The second aim i s to examine the differences in the neural circuitry of individuals with autism as they engage in live social interactive joint attention tasks with a neurotypical partner. Brain activity detected using fNIRS will be determined for a live partner cue versus non-responsive and non-social cues. Areas that show greater brain activity during the live social interaction in typical adults will be analyzed in adults with autism to asses whether neural responses to live interaction are fundamentally altered in people with this disorder.
The third aim i s to analyze the coherence in response to rapid interaction cues between the brains of two individuals during live joint attention. Wavelet analysis will be used to determine what brain areas show increased coherence across paired individuals during the live interaction compared to the other conditions. Areas that show increased coherence in pairs of typical individuals will provide a hypothesis for testing coherence between pairs when one individual has autism. Evidence for neural mechanisms specific to live joint attention that are altered in autism will provide important advances in understanding the fundamental basis of this disorder.
Although autism spectrum disorder, ASD, is commonly diagnosed by behavioral deficits in social interaction, the underlying neural mechanisms are not well-understood primarily due to the technical challenges of functional imaging during two-person interactions.

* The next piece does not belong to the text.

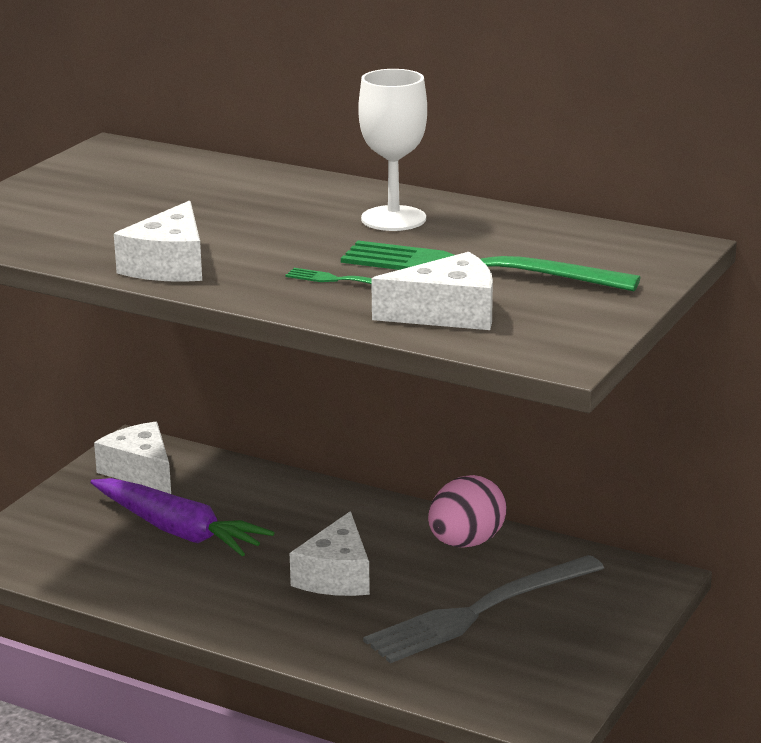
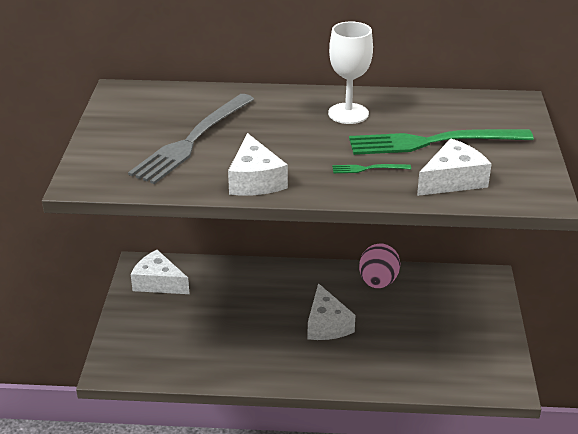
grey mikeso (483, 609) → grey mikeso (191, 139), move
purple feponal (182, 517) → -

We employ a novel application of functional near-infrared spectroscopy to acquire brain signals during live interaction between pairs of people to test the hypothesis that neural systems engaged during live interaction, including joint attention tasks, will be anomalous in ASD. This study will pioneer a novel paradigm for the study of brain signals during live interactions in ASD and provide a significant advance to neural models of the disorder.